Export Cloud Billing data with labels to BigQuery and Looker Studio enables automatic export of detailed billing data into BigQuery where labels can be used to attribute costs by team, project, or environment. You can then build dashboards in BigQuery and Looker Studio that refresh from the dataset which gives ongoing spend visibility without having to assemble manual reports.

Compute Engine with persistent disks provides durable block storage that survives instance reboots and stop or start cycles. The data remains until you delete the disk, which is exactly what development virtual machines need when they must retain their state across reboots.

Local SSD on Compute Engine is ephemeral storage that is tied to the VM host and data is lost when the instance is stopped or terminated. While it can survive a soft reboot, it does not reliably meet the requirement to retain data across reboots and it provides no help with spend visibility.

Cloud Billing budgets and alerts helps you set thresholds and receive notifications when spending crosses those thresholds. It does not provide detailed ongoing visibility, attribution by labels, or dashboards without additional export and analysis, so it does not meet the requirement for ongoing visibility without manual reporting.

The correct option is Implement a tokenization service and persist only tokens in your systems.

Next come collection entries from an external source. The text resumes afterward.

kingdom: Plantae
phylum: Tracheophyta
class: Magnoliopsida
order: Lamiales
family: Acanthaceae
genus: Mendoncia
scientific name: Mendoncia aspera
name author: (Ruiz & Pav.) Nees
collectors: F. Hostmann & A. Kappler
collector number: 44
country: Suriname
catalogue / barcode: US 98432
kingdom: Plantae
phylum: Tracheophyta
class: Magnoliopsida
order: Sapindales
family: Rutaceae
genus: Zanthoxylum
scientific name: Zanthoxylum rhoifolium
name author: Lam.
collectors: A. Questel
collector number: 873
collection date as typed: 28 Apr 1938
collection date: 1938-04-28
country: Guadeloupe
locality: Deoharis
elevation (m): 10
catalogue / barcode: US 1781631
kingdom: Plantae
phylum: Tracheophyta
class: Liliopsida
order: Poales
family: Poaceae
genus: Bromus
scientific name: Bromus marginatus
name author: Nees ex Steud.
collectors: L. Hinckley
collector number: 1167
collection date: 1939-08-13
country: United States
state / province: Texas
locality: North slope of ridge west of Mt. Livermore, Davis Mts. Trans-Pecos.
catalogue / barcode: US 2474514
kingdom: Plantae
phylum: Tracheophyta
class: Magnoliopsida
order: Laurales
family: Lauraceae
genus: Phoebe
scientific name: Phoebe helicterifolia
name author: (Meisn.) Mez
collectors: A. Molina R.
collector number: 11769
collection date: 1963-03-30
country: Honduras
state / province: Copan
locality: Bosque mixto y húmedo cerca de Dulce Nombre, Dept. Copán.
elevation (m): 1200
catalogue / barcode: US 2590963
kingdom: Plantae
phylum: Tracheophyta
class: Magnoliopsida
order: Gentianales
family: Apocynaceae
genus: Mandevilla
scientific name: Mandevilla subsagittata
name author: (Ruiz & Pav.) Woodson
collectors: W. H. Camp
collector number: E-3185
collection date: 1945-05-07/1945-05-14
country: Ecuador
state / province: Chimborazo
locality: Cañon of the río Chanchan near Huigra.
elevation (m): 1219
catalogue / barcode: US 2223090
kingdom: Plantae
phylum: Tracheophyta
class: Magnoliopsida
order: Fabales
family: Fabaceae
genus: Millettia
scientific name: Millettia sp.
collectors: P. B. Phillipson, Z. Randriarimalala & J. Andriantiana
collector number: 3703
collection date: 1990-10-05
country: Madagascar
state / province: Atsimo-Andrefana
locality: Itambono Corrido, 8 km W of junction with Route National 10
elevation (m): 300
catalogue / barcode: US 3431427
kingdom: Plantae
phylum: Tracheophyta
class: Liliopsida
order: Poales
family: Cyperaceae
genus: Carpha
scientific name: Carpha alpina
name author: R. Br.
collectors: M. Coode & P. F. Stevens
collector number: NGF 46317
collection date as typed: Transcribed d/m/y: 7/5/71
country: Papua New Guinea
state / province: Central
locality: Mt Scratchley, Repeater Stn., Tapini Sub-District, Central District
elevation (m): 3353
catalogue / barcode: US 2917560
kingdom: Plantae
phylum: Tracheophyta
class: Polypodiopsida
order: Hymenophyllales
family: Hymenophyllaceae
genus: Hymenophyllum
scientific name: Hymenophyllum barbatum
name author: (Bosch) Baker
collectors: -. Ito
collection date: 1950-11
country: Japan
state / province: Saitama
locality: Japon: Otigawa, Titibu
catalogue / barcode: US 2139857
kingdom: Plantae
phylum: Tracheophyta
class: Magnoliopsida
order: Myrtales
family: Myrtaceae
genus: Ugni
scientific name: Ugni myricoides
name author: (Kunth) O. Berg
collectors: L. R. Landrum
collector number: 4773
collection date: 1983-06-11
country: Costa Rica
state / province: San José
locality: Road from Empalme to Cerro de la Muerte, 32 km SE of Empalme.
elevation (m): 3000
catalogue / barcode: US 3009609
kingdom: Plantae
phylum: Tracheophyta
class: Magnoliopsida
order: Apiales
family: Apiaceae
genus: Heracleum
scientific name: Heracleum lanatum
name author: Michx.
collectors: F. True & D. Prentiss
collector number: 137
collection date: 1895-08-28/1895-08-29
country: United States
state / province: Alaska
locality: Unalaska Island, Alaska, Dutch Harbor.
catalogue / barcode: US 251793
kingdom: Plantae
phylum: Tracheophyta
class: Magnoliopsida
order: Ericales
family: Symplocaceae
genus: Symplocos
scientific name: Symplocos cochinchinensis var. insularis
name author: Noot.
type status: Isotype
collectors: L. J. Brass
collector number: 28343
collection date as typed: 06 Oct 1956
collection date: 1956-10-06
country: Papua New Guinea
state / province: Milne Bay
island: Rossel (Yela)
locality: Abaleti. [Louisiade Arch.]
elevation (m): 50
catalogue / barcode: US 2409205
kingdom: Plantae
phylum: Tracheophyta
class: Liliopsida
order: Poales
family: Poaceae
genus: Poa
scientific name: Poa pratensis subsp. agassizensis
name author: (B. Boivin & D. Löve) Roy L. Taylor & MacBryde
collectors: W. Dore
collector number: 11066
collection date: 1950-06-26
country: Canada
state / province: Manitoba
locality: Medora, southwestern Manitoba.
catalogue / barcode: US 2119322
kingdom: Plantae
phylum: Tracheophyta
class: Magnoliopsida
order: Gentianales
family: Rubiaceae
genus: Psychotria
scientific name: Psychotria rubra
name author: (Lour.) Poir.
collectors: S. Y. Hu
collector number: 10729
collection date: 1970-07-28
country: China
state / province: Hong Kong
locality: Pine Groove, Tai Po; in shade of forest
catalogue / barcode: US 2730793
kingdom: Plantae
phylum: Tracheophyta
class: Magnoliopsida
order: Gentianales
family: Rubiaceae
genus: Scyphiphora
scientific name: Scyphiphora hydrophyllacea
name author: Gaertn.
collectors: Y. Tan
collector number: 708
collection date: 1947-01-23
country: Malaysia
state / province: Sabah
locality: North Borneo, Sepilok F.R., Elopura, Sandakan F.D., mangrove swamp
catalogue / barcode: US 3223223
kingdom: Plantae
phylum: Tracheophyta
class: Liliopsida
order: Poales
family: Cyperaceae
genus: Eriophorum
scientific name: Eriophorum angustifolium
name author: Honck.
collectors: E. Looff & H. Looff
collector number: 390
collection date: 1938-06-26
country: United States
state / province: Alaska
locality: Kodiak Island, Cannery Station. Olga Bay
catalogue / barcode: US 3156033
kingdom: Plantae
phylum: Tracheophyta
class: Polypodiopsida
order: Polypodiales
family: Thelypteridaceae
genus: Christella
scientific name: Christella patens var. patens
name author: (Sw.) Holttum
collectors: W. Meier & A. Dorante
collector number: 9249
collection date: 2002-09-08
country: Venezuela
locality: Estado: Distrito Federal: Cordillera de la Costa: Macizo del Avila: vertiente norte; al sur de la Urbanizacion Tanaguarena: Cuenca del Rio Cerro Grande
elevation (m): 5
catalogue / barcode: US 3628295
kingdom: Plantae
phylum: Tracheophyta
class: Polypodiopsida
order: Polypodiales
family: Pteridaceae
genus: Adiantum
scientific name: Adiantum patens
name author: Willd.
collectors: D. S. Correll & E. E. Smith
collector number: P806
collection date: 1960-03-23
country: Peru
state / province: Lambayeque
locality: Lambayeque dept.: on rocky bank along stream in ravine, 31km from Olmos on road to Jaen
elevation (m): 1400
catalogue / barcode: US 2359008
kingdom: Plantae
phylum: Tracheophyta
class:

This design replaces primary account numbers with tokens before data enters your applications, which means only the vault or payment gateway retains the sensitive data. Because your databases, logs, and analytics pipelines handle only tokens and derived attributes, they fall outside most PCI DSS controls which sharply reduces scope. You can still analyze purchase behavior and payment method trends by grouping and joining on consistent tokens that represent the same payment instrument without exposing the underlying cardholder data.

Export Cloud Logging to BigQuery and restrict auditor access using dataset ACLs and authorized views is not sufficient because controlling access to logs and query results does not remove cardholder data from your environment and it does not minimize which systems store or process it.

Place all components that handle cardholder data into a separate Google Cloud project does not reduce PCI scope because scope follows where cardholder data is stored, processed, or transmitted and connected systems may still be in scope. A project boundary is administrative and does not eliminate cardholder data from your application tier.

Create dedicated subnetworks and isolate the services that process cardholder data can help with segmentation, yet it does not remove systems from scope when they still handle the data. Without removing cardholder data from those services, they remain in scope.

Label every virtual machine that processes PCI data to simplify audit discovery is only an inventory aid and it does not change data flows or the compliance boundary, so it does not reduce scope.

The correct choice is Grant bigquery.jobUser at the project to a global analysts group and bigquery.dataViewer only on each country dataset to its country group.

This configuration separates the ability to run query jobs from the permission to read data. Granting project level jobUser lets analysts submit queries and manage their own jobs without granting access to any tables. Granting dataset level dataViewer only to the country specific groups ensures analysts can read tables and views only in their country’s dataset. This meets the requirement for running queries in the project while restricting data access to the appropriate dataset and it follows the principle of least privilege.

Grant bigquery.jobUser and bigquery.dataViewer at the project to a global analysts group is incorrect because giving dataViewer at the project grants read access to all datasets in the project. That would let analysts view every country’s data which violates the need to limit reads to only their country dataset.

Use one shared dataset with row level security by country and grant bigquery.jobUser to all analysts is incorrect because jobUser alone does not grant read access to data. In addition the requirement is to restrict access by dataset rather than rows within a single shared dataset. While row level security can filter rows it does not satisfy the stated dataset level isolation and this option would not give the needed dataset permissions.